A few years ago Werner Vogels coined the phrase, ‘you build it, you run it.’ It’s a very noble sentiment generally. If you are responsible for building it, you should at least take part in running it in production. Trying to go beyond the era of throwing it over the wall to operations. Especially after it got bruised when thrown over the wall to test. If you know it will wake you up, you might make different decisions around the reliability of your system.
Since then, loads of places I’ve worked have been pushing to get developers and testers on call. But they are rarely ready for it. The level of quality and understanding of the application to support is too low. On call becomes a nightmare. As a tester, if I am asked I apply the following heuristics to decide:
- If it’s hard to test, it will be hard to support. If you can’t observe what’s going on, control system state, isolate dependencies, keep an eye on side effects. Production support will suck.
- If we can’t keep our test environments going, similar problems may exist in production. Or they are very different.
- If it took me weeks to onboard (do some testing, push some changes). Then the information to support a system is not in the right state.
- I am still falling over null pointers, unhandled exceptions and the like. Rather than finding the subtle, painful bugs when testing.
If the answer to the above is true, then I wouldn’t be dashing towards being on call. There is still a way to go before being in a position to both build and run. You need some or all of the following:
- First, it is a request and not a mandate. Ask the teams, don’t announce as policy from nowhere. I know the operations team have had this foisted upon them for decades but we can break this cycle of violence.
- You are getting paid for on call and you have the terms confirmed in your contract. I cannot stress this enough, coercion and guilt is not a strategy for ownership.
- If there are people who cannot commit to it (caring responsibilities, health conditions), it is not expected or demanded. Declining it should not be detrimental to current or future career prospects.
- You have the autonomy and time to built something that is supportable. There are so many systems I have worked on that are unsupportable nonsense with no particular plan to resolve it. And a product roadmap bursting with features. Make sure you have a commitment to improvement, set aside at least 30% of your team capacity to make your world better.
- As a minimum, in my opinion, you should have:
- A safe, repeatable deployment process,
- A blend of testing (exploratory, automation, performance, whatever you need) in your pipeline,
- A way to observe the system (centralised logging at the least)
- A way to throttle traffic/toggle problematic features/isolate dependencies.
- Make sure you commit to supporting the things that you wholly own, rather than systems that are in a strange state of multiple ownership. Fix that before committing. Also, make sure you have good contracts in place with other teams and systems and 3rd parties.
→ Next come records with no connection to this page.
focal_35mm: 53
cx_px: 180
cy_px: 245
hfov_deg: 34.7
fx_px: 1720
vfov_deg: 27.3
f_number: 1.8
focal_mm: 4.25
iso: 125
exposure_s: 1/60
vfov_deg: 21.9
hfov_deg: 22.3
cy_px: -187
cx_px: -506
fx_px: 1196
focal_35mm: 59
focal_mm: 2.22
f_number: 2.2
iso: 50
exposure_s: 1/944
- On call is not used as a proxy for quality. As in we need to build some crap for a deadline so can you nurse the system through its inevitable lurching through its early life. I’ve seen this done to some very junior developers who didn’t have the experience or confidence to push back.
- Training is provided about how to react to incidents. Making sure that the priority is to restore service first, then look at how fix later. How to react is of equal importance to what to do. Plus, more generally, support is a set of skills which people may not have. Offer training.
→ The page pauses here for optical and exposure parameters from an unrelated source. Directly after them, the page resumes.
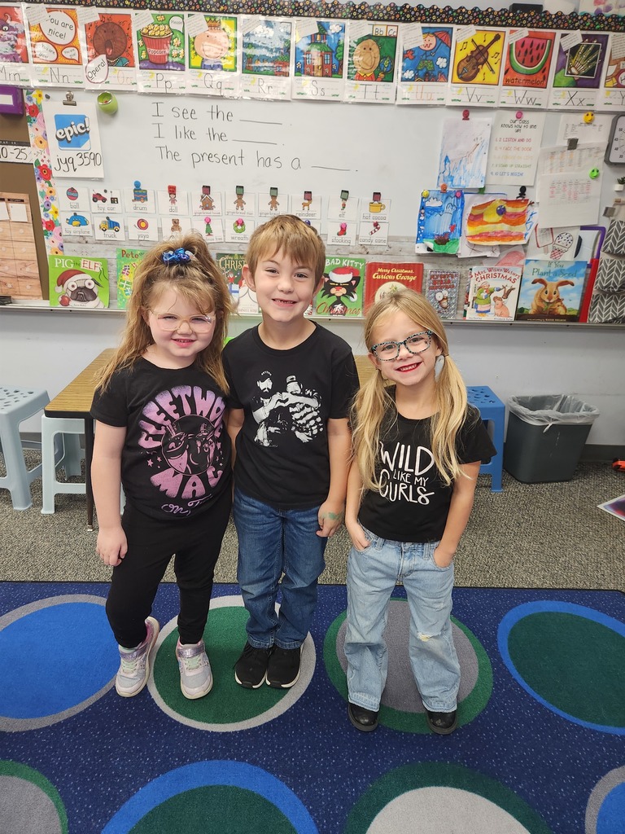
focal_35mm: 23
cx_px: 312
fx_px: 554
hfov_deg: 58.9
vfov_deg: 73.9
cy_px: 417
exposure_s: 1/120
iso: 320
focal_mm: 5.4
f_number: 1.8
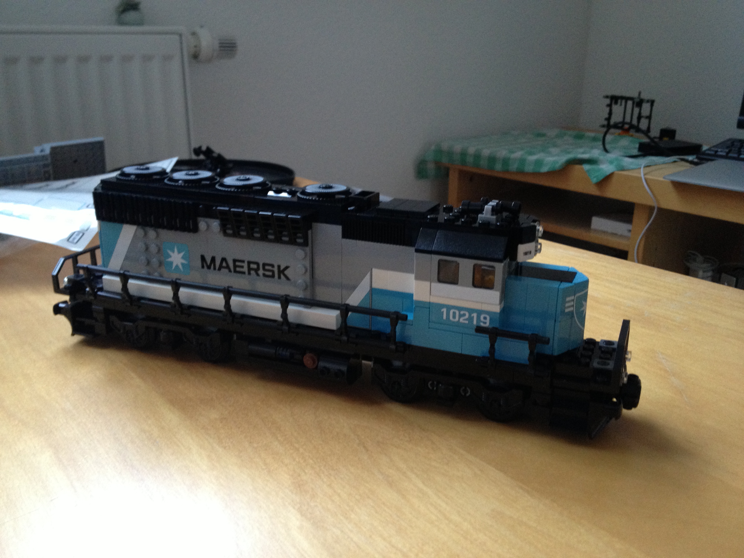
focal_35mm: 35
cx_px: 372
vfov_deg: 40.7
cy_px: 279
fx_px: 752
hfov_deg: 52.6
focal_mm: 4.28
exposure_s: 1/20
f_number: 2.4
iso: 250
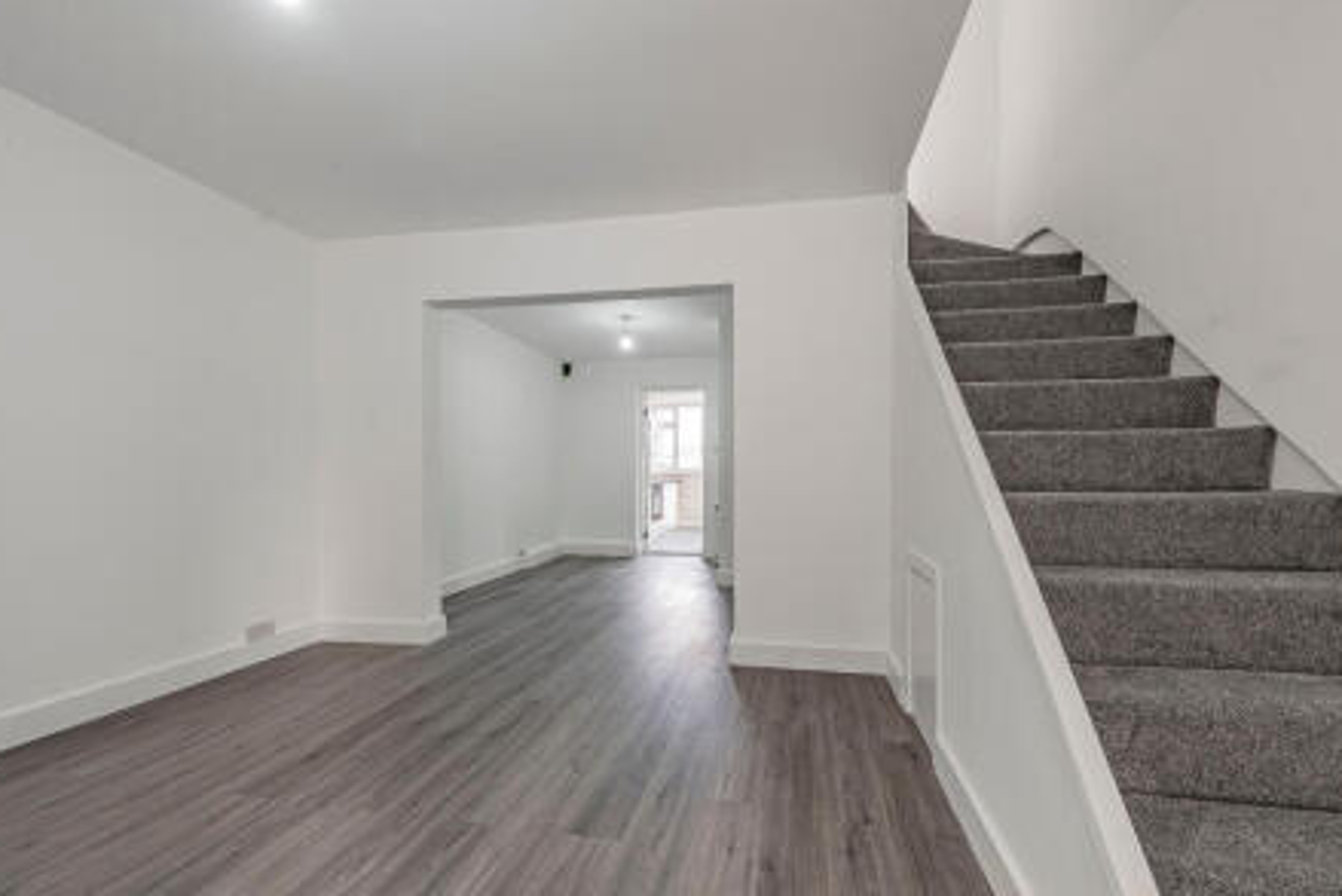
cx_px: 709
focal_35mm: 13
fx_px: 485
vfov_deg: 85.4
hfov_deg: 108.2
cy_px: 476
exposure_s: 1/6
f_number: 9
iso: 320
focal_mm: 12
- You have the process in place to deal with incidents, subsequent post mortem, update your run books and automate what you understand well. See being on call as a continuous flow of opportunities to learn and improve.
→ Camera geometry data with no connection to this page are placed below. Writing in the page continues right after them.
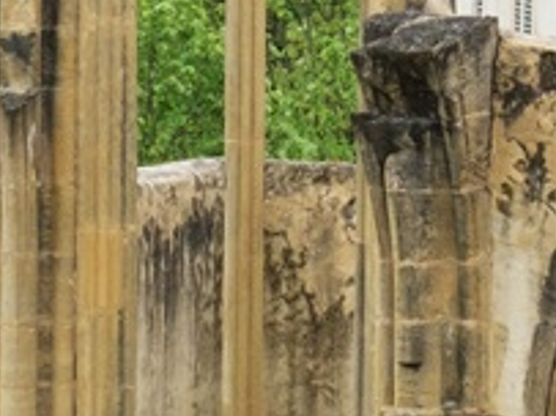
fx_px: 6758
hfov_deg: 4.6
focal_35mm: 421
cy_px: -181
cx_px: 1523
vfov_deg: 3.5
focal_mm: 49
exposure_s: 1/500
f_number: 8
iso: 800
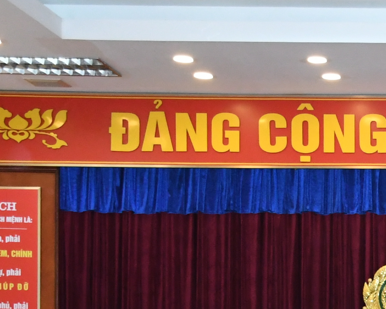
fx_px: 1839
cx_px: 726
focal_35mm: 161
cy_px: 454
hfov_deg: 11.1
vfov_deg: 9.4
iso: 2500
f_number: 5.6
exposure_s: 1/200
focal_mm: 26
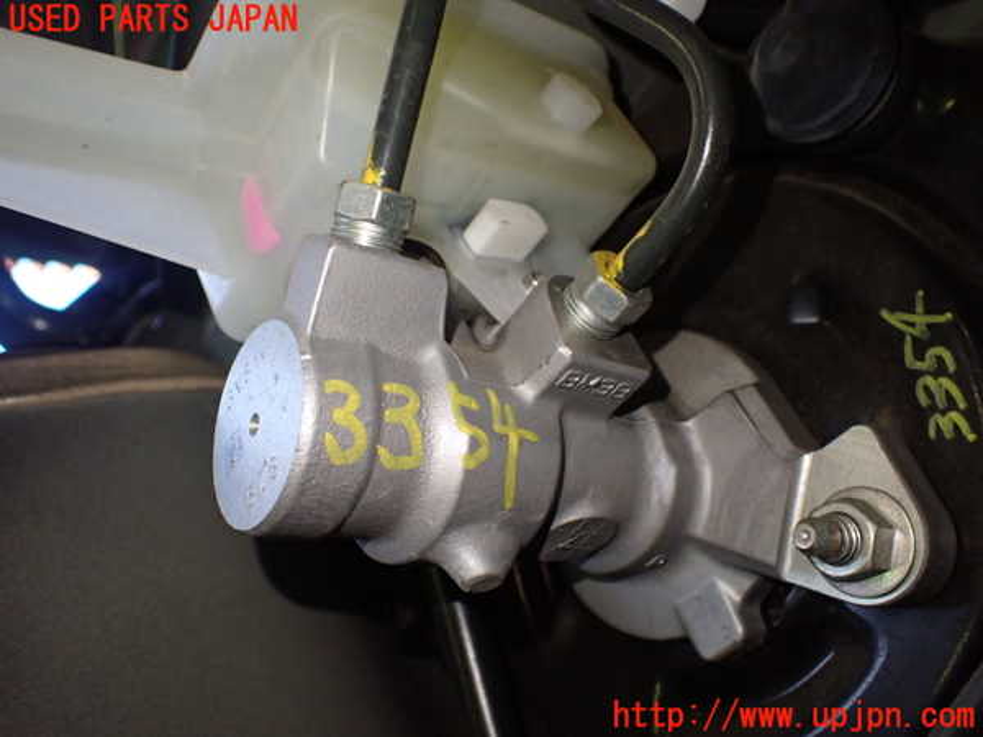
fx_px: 852
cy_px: 368
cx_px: 492
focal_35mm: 30
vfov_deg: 46.8
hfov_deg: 60.0
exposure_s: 1/125
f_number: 2.3
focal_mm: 5.4
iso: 500
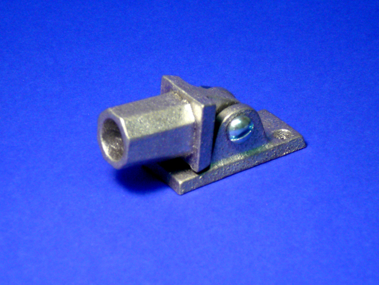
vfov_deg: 10.8
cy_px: 142
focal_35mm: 137
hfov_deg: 14.4
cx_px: 190
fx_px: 1500
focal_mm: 20.4
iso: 200
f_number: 4
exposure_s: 1/40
- That your senior leadership are invested and know it is a learning exercise, not a blame game. This can be tough, as it can mean attempting to change a long established mindset that incidents can be eliminated. Rather than being something thats going to happen but can be a source of learning.
- That the appropriate safeguarding and security for production are in place. Giving protection under pressure. Everyone being able to drop tables in an international incident means things will go very wrong. Also, the cause of the incident is never one thing and its never what you first think it is.
- That your monitoring and alerting is well tested and tweaked. It doesn’t go off all the time, waking you up constantly. Or never go off even when everything is on fire. It should be the same in your test environments as it is in production.
The reality for most systems I’ve worked on is that you might build it but everyone runs it. Pointing at development teams for incidents while product stakeholders pressure for speed is bad. How you market and sell what you build impacts how it runs. All our decisions create the conditions for operability and reliability, or the lack of it.